Yes, so we’ve both a first quarter and a second quarter impact here. This is scheduled to close in the second quarter. We would report the PCT operations through the closing date. We would expect, beginning with the first quarter that the PCT operations would be reported as discontinued operations, but will clearly that the 10-K was filed last night and it is still as you’ve seen in the past. But effective with the first quarter of the presentation of all the PCT operations will be potentially -- its likely to be collapse into discontinued operations.

Okay. Thank you. Regarding the ongoing CLBS03, before the interim data analysis which can potentially reported in late 2017, do you still plan to report some initial biomarker analysis from the first cohort in near-term?

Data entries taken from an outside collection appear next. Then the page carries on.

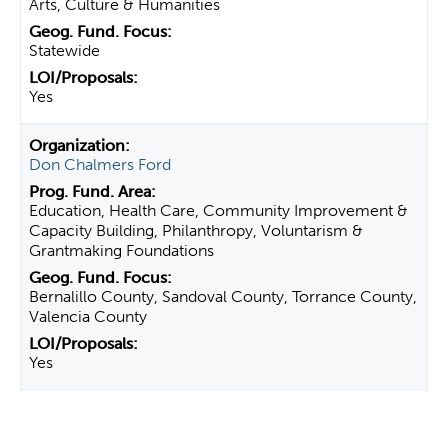
Arts, Culture & Humanities
Statewide
Yes
Don Chalmers Ford
Education, Health Care, Community Improvement &
Capacity Building, Philanthropy, Voluntarism &
Grantmaking Foundations
Bernalillo County, Sandoval County, Torrance County,
Valencia County
Yes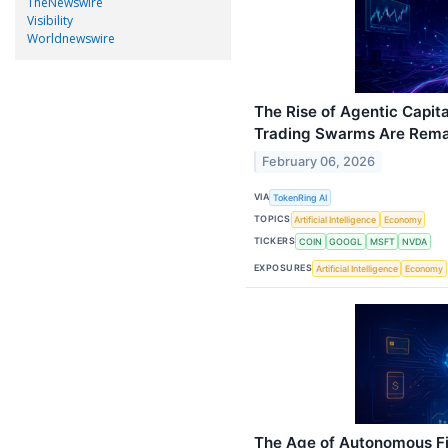
TheNewswire
Visibility
Worldnewswire
The Rise of Agentic Capi
Trading Swarms Are Rema
February 06, 2026
VIA
TokenRing AI
TOPICS
Artificial Intelligence
Economy
TICKERS
COIN
GOOGL
MSFT
NVDA
EXPOSURES
Artificial Intelligence
Economy
The Age of Autonomous Fi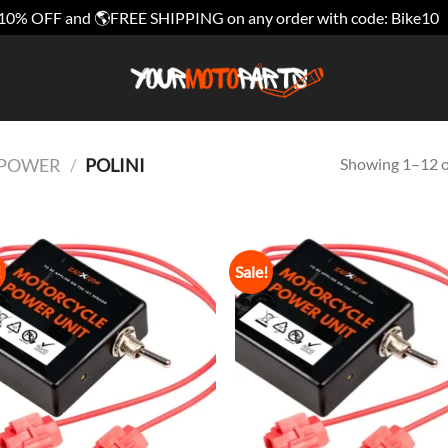
10% OFF and 🌎FREE SHIPPING on any order with code: Bike10
Showing 1–12 of
E POWER
/
POLINI
!
Sale!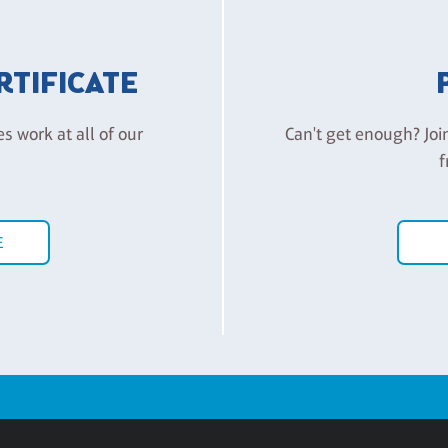
ERTIFICATE
es work at all of our
Can't get enough? Joi
f
E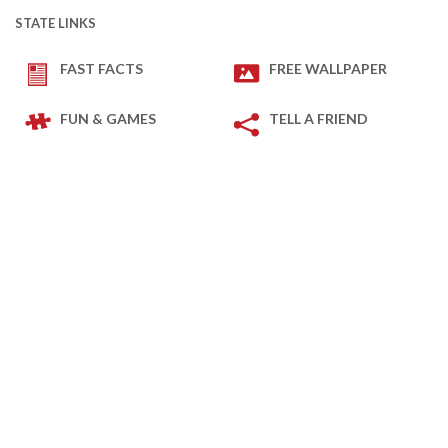
STATE LINKS
FAST FACTS
FREE WALLPAPER
FUN & GAMES
TELL A FRIEND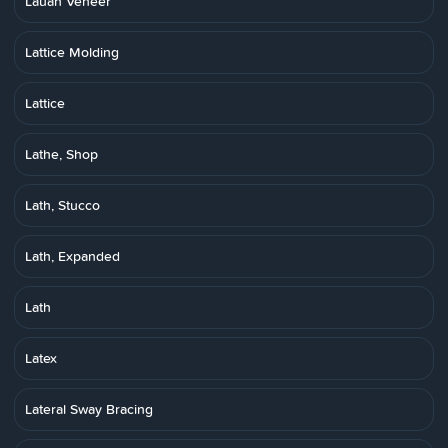
Lauan Veneer
Lattice Molding
Lattice
Lathe, Shop
Lath, Stucco
Lath, Expanded
Lath
Latex
Lateral Sway Bracing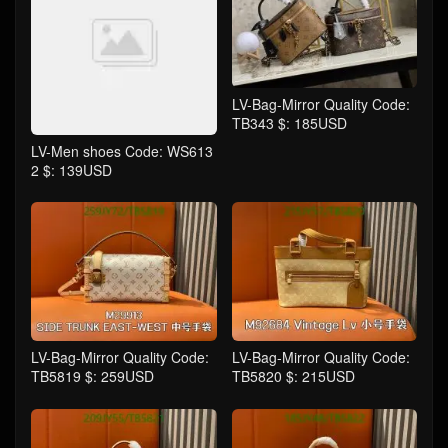
LV-Bag-Mirror Quality Code:
TB343 $: 185USD
LV-Men shoes Code: WS613
2 $: 139USD
LV-Bag-Mirror Quality Code:
LV-Bag-Mirror Quality Code:
TB5819 $: 259USD
TB5820 $: 215USD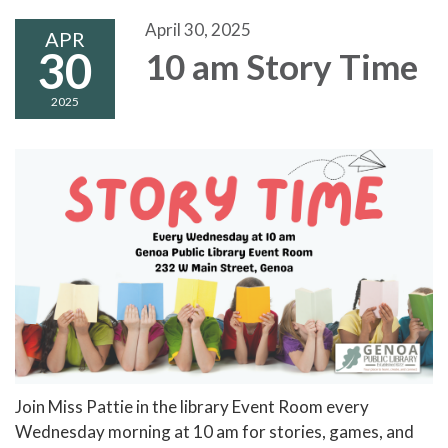
April 30, 2025
APR
30
10 am Story Time
2025
Join Miss Pattie in the library Event Room every
Wednesday morning at 10 am for stories, games, and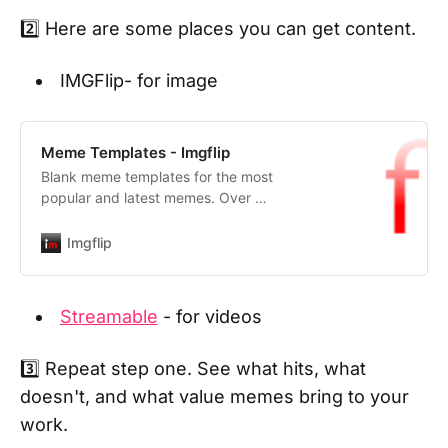
2️⃣ Here are some places you can get content.
IMGFlip- for image
Meme Templates - Imgflip
Blank meme templates for the most
popular and latest memes. Over 1
million templates, updated
continously.
Imgflip
Streamable
- for videos
3️⃣ Repeat step one. See what hits, what
doesn't, and what value memes bring to your
work.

We haven't yet decided on that and one of the reasons why is that we are actually working on the partnership for the generation of that data that may affect the timing of when that information from the first cohort would actually be available for public consumption. So I think that as we identify material or noteworthy information that we can communicate, we certainly will do so.

Okay. Got it. So for the Phase 2 trial of CLBS12 in Japan, do you plan to fully fund that trial yourself or do you -- are in the process of looking for some partnership in Japan?

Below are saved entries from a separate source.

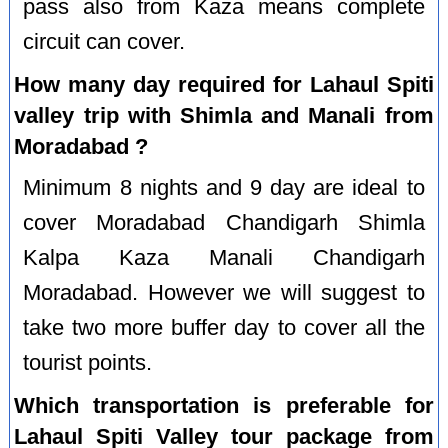
pass also from Kaza means complete
circuit can cover.
How many day required for Lahaul Spiti
valley trip with Shimla and Manali from
Moradabad ?
Minimum 8 nights and 9 day are ideal to
cover Moradabad Chandigarh Shimla
Kalpa Kaza Manali Chandigarh
Moradabad. However we will suggest to
take two more buffer day to cover all the
tourist points.
Which transportation is preferable for
Lahaul Spiti Valley tour package from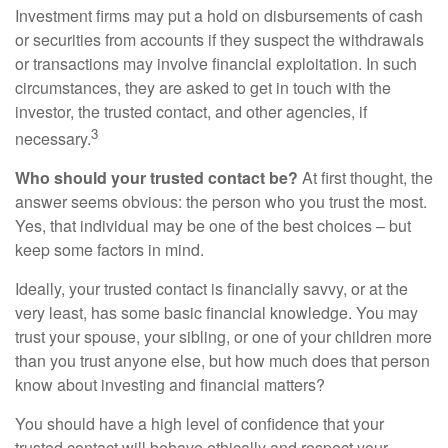
Investment firms may put a hold on disbursements of cash
or securities from accounts if they suspect the withdrawals
or transactions may involve financial exploitation. In such
circumstances, they are asked to get in touch with the
investor, the trusted contact, and other agencies, if
3
necessary.
Who should your trusted contact be?
At first thought, the
answer seems obvious: the person who you trust the most.
Yes, that individual may be one of the best choices – but
keep some factors in mind.
Ideally, your trusted contact is financially savvy, or at the
very least, has some basic financial knowledge. You may
trust your spouse, your sibling, or one of your children more
than you trust anyone else, but how much does that person
know about investing and financial matters?
You should have a high level of confidence that your
trusted contact will behave ethically and respect your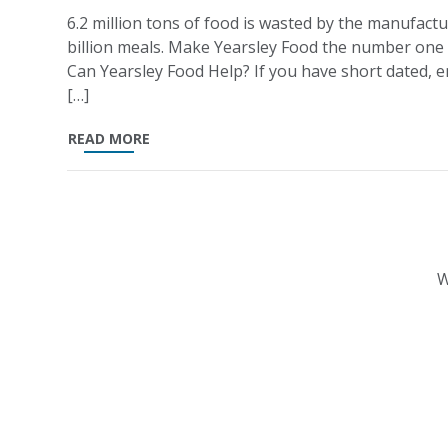
6.2 million tons of food is wasted by the manufactu
billion meals. Make Yearsley Food the number one
Can Yearsley Food Help? If you have short dated, en
[…]
READ MORE
W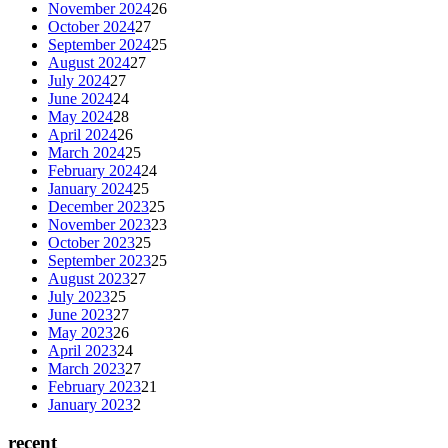
November 2024
26
October 2024
27
September 2024
25
August 2024
27
July 2024
27
June 2024
24
May 2024
28
April 2024
26
March 2024
25
February 2024
24
January 2024
25
December 2023
25
November 2023
23
October 2023
25
September 2023
25
August 2023
27
July 2023
25
June 2023
27
May 2023
26
April 2023
24
March 2023
27
February 2023
21
January 2023
2
recent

We've actually had partnership discussions ongoing for a while with two categories of potential partners. One would be, I guess, under the general category of pharma companies and the other the general category of venture capital or something or just financial capital. And so, our plan is to initiate the trial using the capital proceeds or a very small portion of the capital proceeds from the closing and at least to plan to fund the trial to its first year and probably the first, roughly third of the patient enrollment. Although there is still a possibility that a partnership could be consummated that would allow us to minimize or even avoid any capital outlay ourselves, but the goal would be if nothing could be consummated under terms that we find acceptable prior to the closing, then after closing we will initiate the trial ourselves and we believe since its open-label as we generate data that would be positive enthusiasm for the product from potential partners and our ability to negotiate a partnership that is attractive to us and our shareholders will increase with time. So, our initial commitment is $2.5 million or less and we will play it by year after that.

Got it. And escrow is likely to be starting in the second half of 2017, right?

Yes, correct.

Okay, got it. Thank you.

All right. Thanks.

This concludes the question-and-answer portion of the presentation. And I will now turn the call back over to Dr. Mazzo, for closing remarks.